[TASK TO CARRY OUT] All of the records shown below need to be copied with no differences.

[Saved data entries]
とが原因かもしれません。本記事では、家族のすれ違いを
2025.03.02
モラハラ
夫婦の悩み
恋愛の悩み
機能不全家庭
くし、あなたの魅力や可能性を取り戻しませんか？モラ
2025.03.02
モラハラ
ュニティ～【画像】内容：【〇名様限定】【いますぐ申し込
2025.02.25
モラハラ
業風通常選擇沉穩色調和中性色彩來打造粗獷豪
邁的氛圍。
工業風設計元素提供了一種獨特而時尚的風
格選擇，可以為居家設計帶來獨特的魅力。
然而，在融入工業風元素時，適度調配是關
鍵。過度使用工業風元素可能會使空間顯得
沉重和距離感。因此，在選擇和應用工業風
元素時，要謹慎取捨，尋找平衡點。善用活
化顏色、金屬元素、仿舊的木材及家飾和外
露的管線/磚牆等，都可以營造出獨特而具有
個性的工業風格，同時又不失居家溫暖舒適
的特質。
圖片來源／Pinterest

[OUTPUT]
とが原因かもしれません。本記事では、家族のすれ違いを
2025.03.02
モラハラ
夫婦の悩み
恋愛の悩み
機能不全家庭
くし、あなたの魅力や可能性を取り戻しませんか？モラ
2025.03.02
モラハラ
ュニティ～【画像】内容：【〇名様限定】【いますぐ申し込
2025.02.25
モラハラ
業風通常選擇沉穩色調和中性色彩來打造粗獷豪
邁的氛圍。
工業風設計元素提供了一種獨特而時尚的風
格選擇，可以為居家設計帶來獨特的魅力。
然而，在融入工業風元素時，適度調配是關
鍵。過度使用工業風元素可能會使空間顯得
沉重和距離感。因此，在選擇和應用工業風
元素時，要謹慎取捨，尋找平衡點。善用活
化顏色、金屬元素、仿舊的木材及家飾和外
露的管線/磚牆等，都可以營造出獨特而具有
個性的工業風格，同時又不失居家溫暖舒適
的特質。
圖片來源／Pinterest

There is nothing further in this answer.